Dieterich ist Mitglied in einem Gremium´mit Investoren und Ulmer Stadträten, das gerade diskutiert, wie das Physikgenie an seinem exakten Geburtsort, auf dem gerade die Sedelhöfe kurz vor der Eröffnung stehen, gewürdigt werden kann.
Im Gespräch sei etwa ein SelfiePoint, wie er bereits in Bern realisiert wurde. In der Schweizer
Hauptstadt lebte Einstein lange Jahre. Hier können sich Besucher nun an mehreren Stellen auf BronzeBänken neben dem vielleicht berühmtesten Erdenbürger ablichten lassen. Für eine Ulmer Variante solle eher auf eine Visualisierung des Geburtsjahres 1879 gesetzt werden, schließlich lebte Einstein nur wenige Monate in Ulm.
Angedacht sei auch, den Umriss des längst abgerissenen Geburtshauses auf dem neuen Albert-EinsteinPlatz nachzuzeichnen. Offen ist noch, was mit den 7800 eingelagerten Grundmauersteinen des Einstein-Geburtshauses passiert.

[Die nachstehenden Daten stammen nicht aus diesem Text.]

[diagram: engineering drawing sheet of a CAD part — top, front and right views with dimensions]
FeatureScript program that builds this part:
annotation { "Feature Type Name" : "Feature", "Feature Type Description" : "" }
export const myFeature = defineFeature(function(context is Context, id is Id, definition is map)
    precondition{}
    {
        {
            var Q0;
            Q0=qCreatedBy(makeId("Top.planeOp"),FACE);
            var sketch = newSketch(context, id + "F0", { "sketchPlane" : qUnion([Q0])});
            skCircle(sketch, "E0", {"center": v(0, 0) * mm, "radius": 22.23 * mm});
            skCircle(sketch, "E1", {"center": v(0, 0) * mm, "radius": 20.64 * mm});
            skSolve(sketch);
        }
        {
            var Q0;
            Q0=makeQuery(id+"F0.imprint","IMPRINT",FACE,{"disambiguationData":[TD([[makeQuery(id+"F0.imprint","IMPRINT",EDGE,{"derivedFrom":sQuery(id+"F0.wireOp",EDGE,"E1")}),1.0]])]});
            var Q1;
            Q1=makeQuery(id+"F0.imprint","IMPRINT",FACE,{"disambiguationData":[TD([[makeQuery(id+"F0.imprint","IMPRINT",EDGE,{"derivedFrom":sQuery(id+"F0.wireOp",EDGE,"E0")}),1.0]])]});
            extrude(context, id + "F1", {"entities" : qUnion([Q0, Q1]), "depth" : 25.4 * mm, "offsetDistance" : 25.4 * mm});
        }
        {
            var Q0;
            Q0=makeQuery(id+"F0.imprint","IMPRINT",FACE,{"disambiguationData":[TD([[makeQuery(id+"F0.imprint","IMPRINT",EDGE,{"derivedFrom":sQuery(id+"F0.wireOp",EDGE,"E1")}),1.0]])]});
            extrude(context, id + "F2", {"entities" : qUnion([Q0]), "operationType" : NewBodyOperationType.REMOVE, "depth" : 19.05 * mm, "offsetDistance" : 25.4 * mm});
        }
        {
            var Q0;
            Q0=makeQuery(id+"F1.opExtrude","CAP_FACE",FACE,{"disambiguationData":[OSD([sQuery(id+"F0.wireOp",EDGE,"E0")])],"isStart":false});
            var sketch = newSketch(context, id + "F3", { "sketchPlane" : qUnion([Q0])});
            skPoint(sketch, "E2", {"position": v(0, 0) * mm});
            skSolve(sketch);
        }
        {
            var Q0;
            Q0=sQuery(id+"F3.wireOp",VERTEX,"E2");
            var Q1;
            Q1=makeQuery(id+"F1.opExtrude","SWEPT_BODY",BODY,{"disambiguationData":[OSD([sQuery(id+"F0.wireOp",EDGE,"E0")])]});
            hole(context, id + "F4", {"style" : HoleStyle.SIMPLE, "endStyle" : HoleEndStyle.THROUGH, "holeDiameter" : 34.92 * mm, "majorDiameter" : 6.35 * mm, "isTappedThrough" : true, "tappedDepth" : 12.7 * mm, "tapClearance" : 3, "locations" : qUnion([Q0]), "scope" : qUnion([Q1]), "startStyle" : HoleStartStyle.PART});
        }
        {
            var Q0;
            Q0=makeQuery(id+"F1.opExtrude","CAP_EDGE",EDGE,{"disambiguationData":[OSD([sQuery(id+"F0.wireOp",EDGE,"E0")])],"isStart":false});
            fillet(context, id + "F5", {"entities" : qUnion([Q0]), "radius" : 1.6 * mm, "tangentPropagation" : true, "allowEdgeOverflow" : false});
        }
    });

Diskutiert wird nach Angaben von
CDU-Stadtrat Hans-Walther Roth auch ein Verkauf kompletter Steine zugunsten des Albert-Einstein-Discovery-Centers, das ein Verein für viele Millionen in Ulm errichten will.
Weit günstiger ist der „Einschein“, der ab sofort bei der Tourist-Information Ulm/Neu-Ulm im Stadthaus verkauft wird. Für zwei Euro gibt es eine täuschend echt aussehende Banknote, gedruckt auf echtem Banknotenpapier. Andere Städte, Regionen und Einrichtungen bieten auch bereits entsprechende Auflagen – Bonn mit Beethoven und Trier mit Karl Marx – zum Verkauf an.